# Instructions to follow
Update the items below by replacing "lens line" with "optics line" wherever it appears, leaving everything else unchanged.
Data provided START
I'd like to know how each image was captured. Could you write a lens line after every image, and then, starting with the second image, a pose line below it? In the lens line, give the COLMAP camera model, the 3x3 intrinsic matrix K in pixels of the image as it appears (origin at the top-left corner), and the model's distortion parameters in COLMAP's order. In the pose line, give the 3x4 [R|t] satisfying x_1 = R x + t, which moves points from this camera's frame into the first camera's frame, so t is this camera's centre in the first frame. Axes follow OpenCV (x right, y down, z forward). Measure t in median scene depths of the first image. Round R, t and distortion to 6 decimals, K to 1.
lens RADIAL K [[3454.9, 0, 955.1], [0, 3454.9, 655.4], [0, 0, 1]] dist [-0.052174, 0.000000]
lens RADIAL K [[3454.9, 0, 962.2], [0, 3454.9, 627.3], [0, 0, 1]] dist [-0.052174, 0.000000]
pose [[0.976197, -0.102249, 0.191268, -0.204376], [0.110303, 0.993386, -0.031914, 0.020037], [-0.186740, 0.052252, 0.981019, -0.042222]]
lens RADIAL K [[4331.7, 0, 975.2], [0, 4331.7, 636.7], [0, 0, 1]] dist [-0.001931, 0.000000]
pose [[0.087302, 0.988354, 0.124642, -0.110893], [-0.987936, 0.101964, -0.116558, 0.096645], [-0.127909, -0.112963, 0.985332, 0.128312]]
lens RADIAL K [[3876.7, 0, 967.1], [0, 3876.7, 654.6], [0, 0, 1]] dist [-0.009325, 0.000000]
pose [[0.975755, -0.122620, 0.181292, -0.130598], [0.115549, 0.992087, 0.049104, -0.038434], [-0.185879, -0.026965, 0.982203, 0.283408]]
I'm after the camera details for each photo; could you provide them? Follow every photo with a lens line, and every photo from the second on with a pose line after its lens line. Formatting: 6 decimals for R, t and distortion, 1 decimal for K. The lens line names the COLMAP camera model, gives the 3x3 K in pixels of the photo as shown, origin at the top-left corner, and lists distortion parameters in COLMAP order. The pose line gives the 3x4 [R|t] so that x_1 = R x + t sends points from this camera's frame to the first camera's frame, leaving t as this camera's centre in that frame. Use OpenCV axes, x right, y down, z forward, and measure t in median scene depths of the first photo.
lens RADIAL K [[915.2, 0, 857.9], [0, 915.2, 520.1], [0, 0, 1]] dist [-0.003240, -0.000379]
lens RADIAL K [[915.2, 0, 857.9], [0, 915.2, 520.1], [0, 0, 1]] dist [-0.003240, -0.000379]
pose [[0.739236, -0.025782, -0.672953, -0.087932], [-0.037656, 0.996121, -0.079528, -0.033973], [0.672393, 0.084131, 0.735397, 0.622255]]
Data provided END
# Your solution
I'd like to know how each image was captured. Could you write a optics line after every image, and then, starting with the second image, a pose line below it? In the optics line, give the COLMAP camera model, the 3x3 intrinsic matrix K in pixels of the image as it appears (origin at the top-left corner), and the model's distortion parameters in COLMAP's order. In the pose line, give the 3x4 [R|t] satisfying x_1 = R x + t, which moves points from this camera's frame into the first camera's frame, so t is this camera's centre in the first frame. Axes follow OpenCV (x right, y down, z forward). Measure t in median scene depths of the first image. Round R, t and distortion to 6 decimals, K to 1.
lens RADIAL K [[3454.9, 0, 955.1], [0, 3454.9, 655.4], [0, 0, 1]] dist [-0.052174, 0.000000]
lens RADIAL K [[3454.9, 0, 962.2], [0, 3454.9, 627.3], [0, 0, 1]] dist [-0.052174, 0.000000]
pose [[0.976197, -0.102249, 0.191268, -0.204376], [0.110303, 0.993386, -0.031914, 0.020037], [-0.186740, 0.052252, 0.981019, -0.042222]]
lens RADIAL K [[4331.7, 0, 975.2], [0, 4331.7, 636.7], [0, 0, 1]] dist [-0.001931, 0.000000]
pose [[0.087302, 0.988354, 0.124642, -0.110893], [-0.987936, 0.101964, -0.116558, 0.096645], [-0.127909, -0.112963, 0.985332, 0.128312]]
lens RADIAL K [[3876.7, 0, 967.1], [0, 3876.7, 654.6], [0, 0, 1]] dist [-0.009325, 0.000000]
pose [[0.975755, -0.122620, 0.181292, -0.130598], [0.115549, 0.992087, 0.049104, -0.038434], [-0.185879, -0.026965, 0.982203, 0.283408]]
I'm after the camera details for each photo; could you provide them? Follow every photo with a optics line, and every photo from the second on with a pose line after its optics line. Formatting: 6 decimals for R, t and distortion, 1 decimal for K. The optics line names the COLMAP camera model, gives the 3x3 K in pixels of the photo as shown, origin at the top-left corner, and lists distortion parameters in COLMAP order. The pose line gives the 3x4 [R|t] so that x_1 = R x + t sends points from this camera's frame to the first camera's frame, leaving t as this camera's centre in that frame. Use OpenCV axes, x right, y down, z forward, and measure t in median scene depths of the first photo.
lens RADIAL K [[915.2, 0, 857.9], [0, 915.2, 520.1], [0, 0, 1]] dist [-0.003240, -0.000379]
lens RADIAL K [[915.2, 0, 857.9], [0, 915.2, 520.1], [0, 0, 1]] dist [-0.003240, -0.000379]
pose [[0.739236, -0.025782, -0.672953, -0.087932], [-0.037656, 0.996121, -0.079528, -0.033973], [0.672393, 0.084131, 0.735397, 0.622255]]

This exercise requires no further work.